Entonces debí haberme elegido una carrera, debí haber sido un holgazán y un glotón, no uno cualquiera, sino, por ejemplo, uno con simpatías por todo lo bello y sublime. ¿Qué les parece? Hace tiempo que lo imagino. Eso de lo «bello y sublime» me pesa mucho a los cuarenta. ¡Pero eso a los cuarenta; entonces—oh, entonces habría sido distinto! Habría encontrado para mí un género de actividad acorde con ello, para ser exactos, beber a la salud de todo lo «bello y sublime». Habría aprovechado la menor oportunidad para soltar una lágrima en mi copa y luego apurarla por todo lo «bello y sublime». Habría entonces convertido todo en lo bello y sublime; en la inmundicia más repugnante e indiscutible, habría buscado lo bello y sublime. Habría destilado lágrimas como una esponja mojada. Un artista, por ejemplo, pinta un cuadro digno de Gué. Al instante bebo a la salud del artista que pintó el cuadro digno de Gué, porque amo todo lo «bello y sublime». Un autor ha escrito «Como gustéis»: al instante bebo a la salud de «cualquiera que gustéis» porque amo todo lo «bello y sublime».
Debería reclamar respeto por hacerlo. Debería perseguir a cualquiera que no me mostrara respeto. Debería vivir con desahogo, debería morir con dignidad; vaya, ¡es encantador, perfectamente encantador!

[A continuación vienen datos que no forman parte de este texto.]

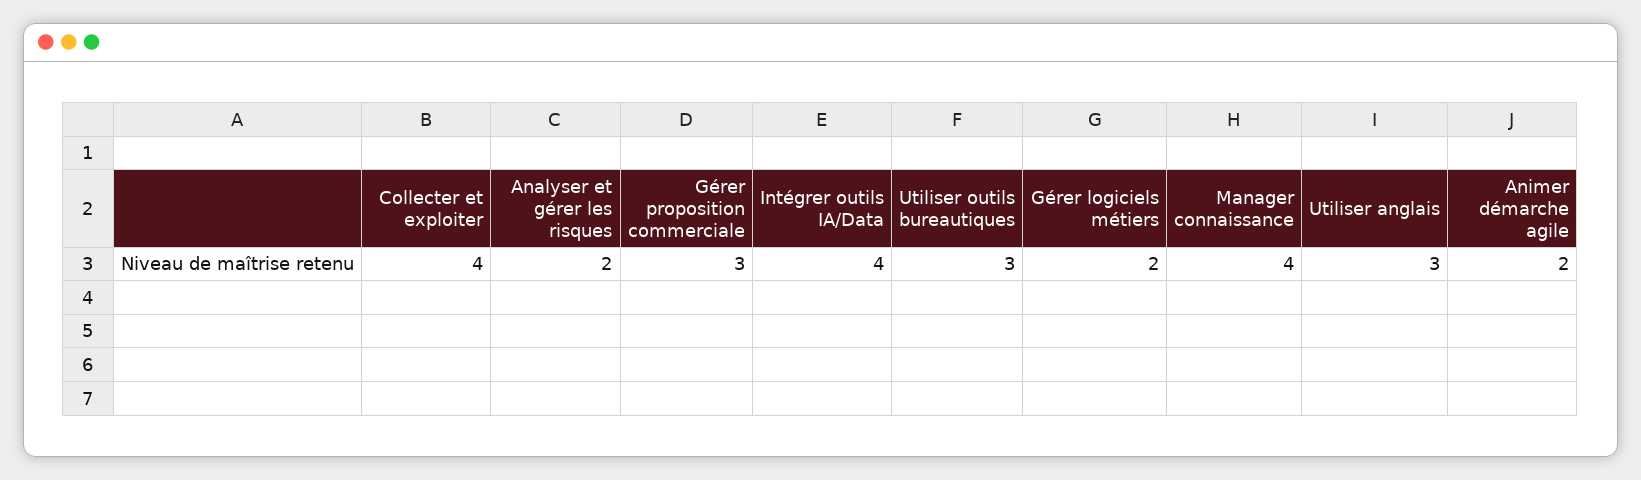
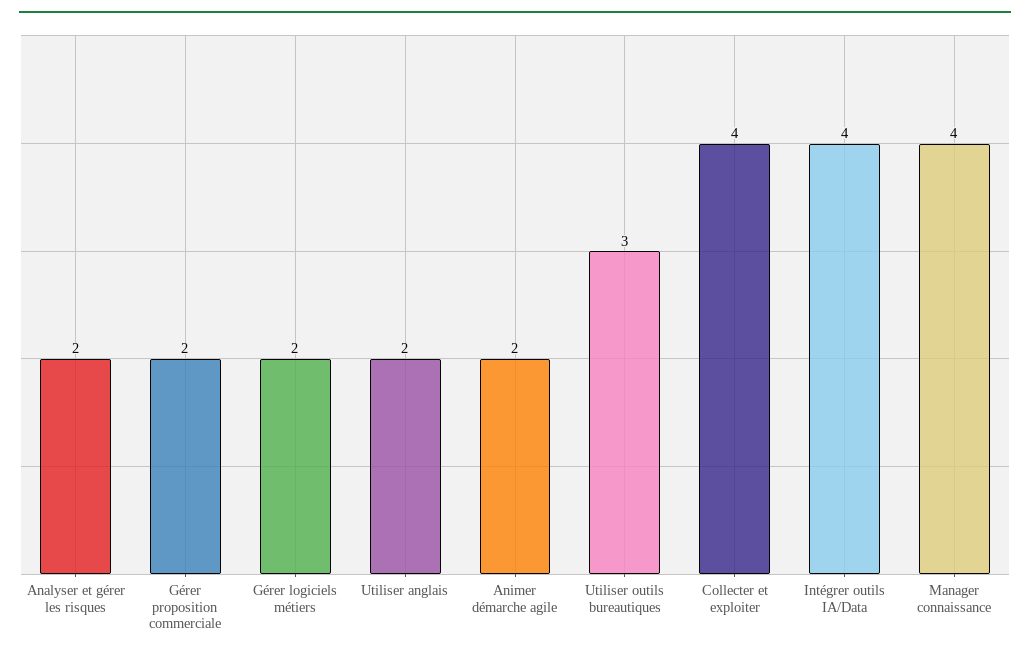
Gérer proposition commerciale: 3 -> 2
Utiliser anglais: 3 -> 2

Y qué buena panza redonda me habría criado, qué triple mentón me habría echado, qué nariz rubí me habría coloreado, de modo que todos habrían dicho, al mirarme:
«¡He aquí un valor! ¡He aquí algo real y sólido!».
Y, digan lo que digan, es muy agradable oír tales comentarios sobre uno mismo en esta época negativa.